The Santa Rita Jail in Alameda County, California, houses 4,000 inmates and has an electric load of about 3 MW, partly served via a smart microgrid, installed as a field demonstration of an autonomous and decentralized control concept.
As more clean and distributed resources come onto today's utility grids, critical loads are increasingly turning to microgrids to ensure power stability. New control technologies can help keep costs down, while allowing for increasing penetration of renewables.
The Santa Rita system includes solar, wind, battery storage and a fuel cell. And once assembled, "it just worked," said Robert Lasseter, an engineering professor at the University of Wisconsin and a principle investigator of the CERTS MIcrogrid Concept.
Typically, a microgrid will require expensive control components, along with site-specific commissioning that can also add time and expense. But the Santa Rita Jail system was largely a plug-and-play setup using the new concept.
"That was the biggest compliment I've ever gotten on this," Lasseter told Utility Dive. "You don't have to fine-tune in the field.
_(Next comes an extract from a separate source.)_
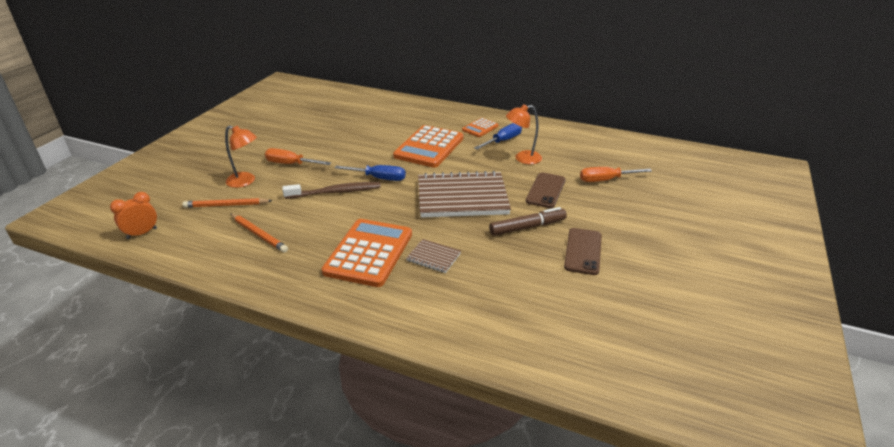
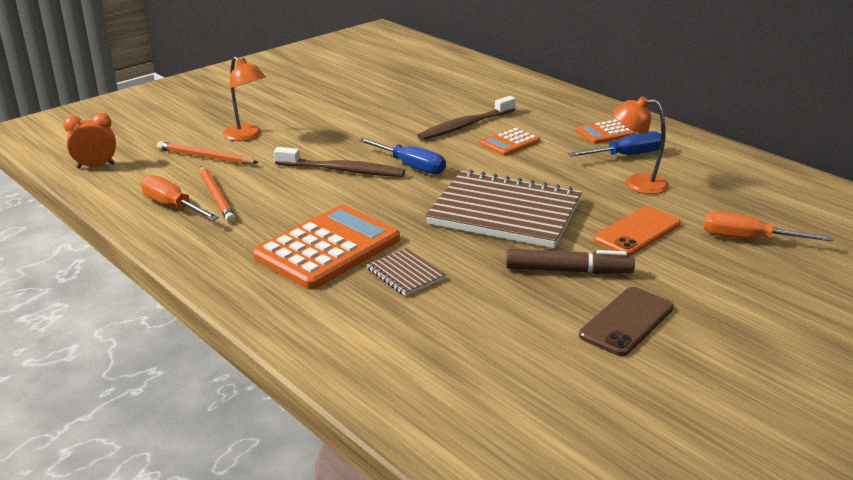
camera: 25 degrees right, 5 degrees down
(291, 164) = (314, 127): orange screwdriver -> orange screwdriver (173, 206)
(392, 141) = (465, 126): none -> brown toothbrush
(429, 147) = (510, 143): orange calculator -> orange calculator, size x0.51
(546, 190) = (637, 232): brown phone -> orange phone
If [components] test out in the factory, that's it."
CERTS stands for the Consortium for Electric Reliability Technology Solutions, and was multi-year collaboration funded by the U.S. Department of Energy's Office of Electricity. It brought together several national laboratories, universities and industry partners, including American Electric Power, which operated the test bed.
The basic idea was to develop a microgrid capable of operating using decentralized, autonomous control algorithms in order to allow active elements to operate in coordination. The approach can reduce the costs of some microgrids, a final report on the project concluded, by eliminating the need for a master controller or central storage unit to set voltage and frequency.
Microgrids rising
Microgrid deployment is on the rise — in the fourth quarter of 2018, Navigant Research identified 2,258 projects representing more than 19.5 GW of planned and installed power capacity around the world.
At the same time, data from the National Renewable Energy Laboratory shows controller costs per megawatt range from $6,200 to $470,000, with a mean of $155,000. That's a wide range, but NREL also noted that controller costs "show a generally downward trend as capacity increases for projects with capacities of 2 MW or more."
"I hear more and more complaints that microgrids are too expensive," Lasseter said. But the CERTS approach to grid control can help lower costs, particularly for smaller systems.
The research focused on developing new methods for coordinating the operation of both directly-coupled distributed resources (like synchronous generators) and inverter-coupled sources (often solar, wind and energy storage).
"As a result of these innovations, autonomous control lowers the total cost of a microgrid compared to other designs because autonomous control greatly reduces the site-specific costs of commissioning and maintaining grid-independent operations," according to the project report, which was published in September.
Those costs are "significant," the report found, particularly for smaller microgrids with an aggregate installed generating capacity up to 20 MW. "Lowering these costs greatly improves the economics of smaller-scale microgrids," the report found.
Most inverters today are grid-following, he explained, meaning they need another source to provide voltage and frequency. Grid-following current source control, and grid-forming voltage source control, are two techniques that microgrids utilize to coordinate DERs behind an inverter and the grid.
The AEP test bed was located near Columbus, Ohio, and consisted initially of three Tecogen generators, four load banks and inverters with CERTS algorithms embedded.
The CERTS Microgrid Concept "entails operating each source as a grid-forming voltage source device," DOE's final report explains. "This may seem like a simple idea, but, historically, most inverter-based sources (such as PV and wind) have been designed to operate as grid-following current-source devices."
In simpler terms, said Lasseter, when using the CERTS control concept, "if you have a certain source and you change your load, you don't have to tell the source to do anything."
Commercializing the concept
The test bed was active from 2006 to 2017, though the research predates even that. Along with field projects, the collaboration also resulted in the commercialization of the concept. A company called Tecogen developed a gas combined heat and power system that utilizes the CERTS concept — and four of its units kept the lights on for five days, for a Greenwich Village, New York, luxury co-op building during Superstorm Sandy.
The final CERTS report notes that commissioning of both pre-commercial prototypes and commercial units for the project was "important for facilitating commercial adoption of successfully demonstrated innovations." To date, researchers say Tecogen has licensed CERTS algorithms for their InVerde 100 engine-generator, while Princeton Power Systems is using CERTS-compatible techniques on multiple energy storage product lines.
Lasseter has moved on from the CERTS project and is now working with Sandia National Laboratories on grid issues in Hawaii, where a high penetration of renewables has created frequency issues. The state is rapidly adding solar, but as more intermittent resources come onto the grid, there is a growing potential for instability.
"As more and more inverter-based small generators are put into our power system, how can we make sure it is stable?" asked Lasseter. Storage is one solution, but cost is often prohibitive, he Lasseter. New control ideas like the CERTS concept can allow for a greater renewables penetration and at a lower cost.
Utilities have thousands of distributed resources on their systems, he said. "You can't control them, it's too complicated. But you need them to behave appropriately," he said. "I think this will turn out to be a very good solution."